Butternut Squash Leek Galette

There’s some recipes I forget about for the better part of the year, but suddenly find myself coming back to wondering, “where have you been?”  And then, I can’t imagine anything more satisfying.  No surprise that I”m suddenly drawn to this warm, savory tart:  It’s inextricably married in my mind to the gentle chill that’s insinuating itself into the morning air, the burnished colors of autumn leaves, and the warmth of the indoors in the increasingly darker evenings.

Butternut Squash Leek Galette (2 of 8)

It’s a recipe I’ve been making since finding it in Gourmet several years ago (obviously–Gourmet’s demise is no longer a recent event).  I’ve even used it as a launching pad for other dishes but haven’t yet blogged it.  It’s time.

Butternut Squash Leek Galette (1 of 8)

What’s great about this recipe is that all of its component parts can be done in advance thus making it, with a bit of advance planning, a fast weeknight meal.  Or, even with no advance planning–the wait time is manageable even when you don’t start until 6pm (which is about when I am able to get going).  I made the dough and let it chill while I roasted the squash and sautéed the leeks.  (You could do any, or all, of these steps a day or two before).  The vegetables were removed from heat and allowed to cool just enough, after which I crumbled in a log of goat cheese with the tines of my fork.   The pastry dough was removed from the fridge, rolled out and filled.

_ _ _ _ _

> WORK ORDER
Please write the next part of the butternut squash leek galette post, starting right after its last sentence.

> DATASET RECORDS
_ _ _ _ _

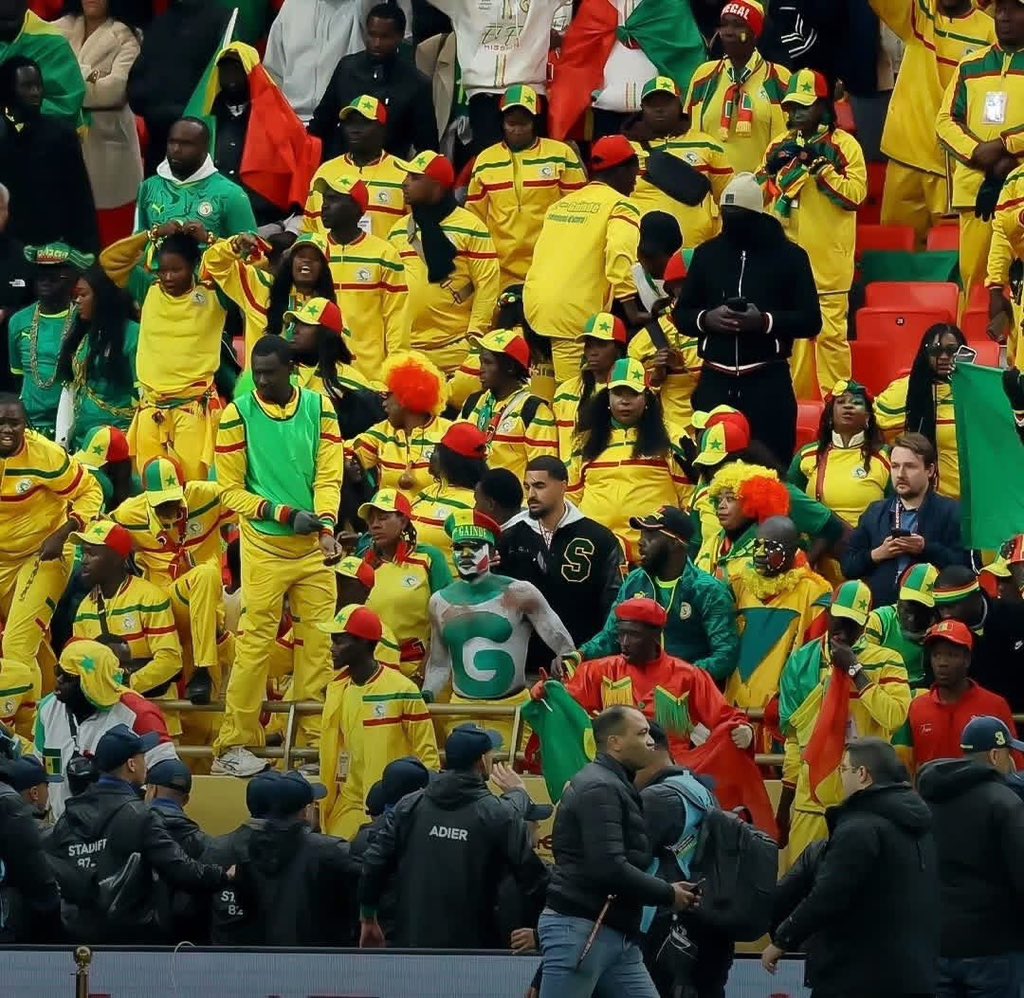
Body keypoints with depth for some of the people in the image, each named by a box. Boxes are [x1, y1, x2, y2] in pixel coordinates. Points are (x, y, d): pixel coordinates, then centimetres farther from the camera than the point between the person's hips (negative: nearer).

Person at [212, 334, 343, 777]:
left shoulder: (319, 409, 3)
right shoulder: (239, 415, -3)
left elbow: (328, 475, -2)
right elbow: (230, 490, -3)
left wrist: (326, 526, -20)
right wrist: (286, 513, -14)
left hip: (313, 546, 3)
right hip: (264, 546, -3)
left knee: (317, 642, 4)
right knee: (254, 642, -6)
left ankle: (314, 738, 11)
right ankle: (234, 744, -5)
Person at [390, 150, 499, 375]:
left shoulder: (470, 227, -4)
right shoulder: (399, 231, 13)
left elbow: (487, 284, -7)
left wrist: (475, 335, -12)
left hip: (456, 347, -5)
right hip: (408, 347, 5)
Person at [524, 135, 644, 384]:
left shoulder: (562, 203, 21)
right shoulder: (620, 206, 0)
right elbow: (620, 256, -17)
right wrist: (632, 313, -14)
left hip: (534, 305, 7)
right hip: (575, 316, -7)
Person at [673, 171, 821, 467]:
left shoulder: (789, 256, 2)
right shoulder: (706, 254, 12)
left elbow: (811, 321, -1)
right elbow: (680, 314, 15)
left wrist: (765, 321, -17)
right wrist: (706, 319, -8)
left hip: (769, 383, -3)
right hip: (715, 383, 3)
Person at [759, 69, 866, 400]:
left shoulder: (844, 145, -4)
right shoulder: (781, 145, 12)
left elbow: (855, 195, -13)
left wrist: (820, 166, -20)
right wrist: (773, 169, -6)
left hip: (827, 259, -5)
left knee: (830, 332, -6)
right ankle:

_ _ _ _ _

> REPLY
Butternut-Leek-Galette

Edges folded over casually rather than fussily, and the pie was slid into the already warm oven.  I was enjoying a flaky, savory-sweet slice (followed by another) just an hour later.

Butternut-Squash-Leek-Galette-2

Butternut Squash Leek Galette

Ingredients
  • For pastry:
  • 1 1/4 cups all-purpose flour
  • 1 stick cold unsalted butter, cut into 1/2-inch cubes
  • 1 tablespoon chopped sage leaves
  • 1/2 teaspoon fine sea salt
  • 4 to 6 tablespoons ice-cold water
  • Cream or half-and-half
  • For filling
  • 1 (2-pound) butternut squash, peeled, seeded, and cut into 2- by 1/4-inch slices (4 cups)
  • 1/2 teaspoon fine sea salt
  • 1 1/2 tablespoons olive oil
  • 1 1/2 tablespoons butter
  • 2 leeks (white and pale green parts only), thinly sliced crosswise
  • 6 ounces soft mild goat cheese, crumbled
Instructions
Make dough:
  1. Pulse flour, butter, sage, and sea salt in a food processor until the butter is incorporated and the mixture resembles cornmeal. With the motor running, drizzle in ice water and pulse until it just forms a ball. (The motor’s sound will change as this happens. Do not overwork dough, or pastry will be tough.) Gently press dough into a disk and chill, wrapped in plastic wrap, until firm, at least 1 hour.
Make filling while dough chills:
  1. Preheat oven to 500°F with rack in middle.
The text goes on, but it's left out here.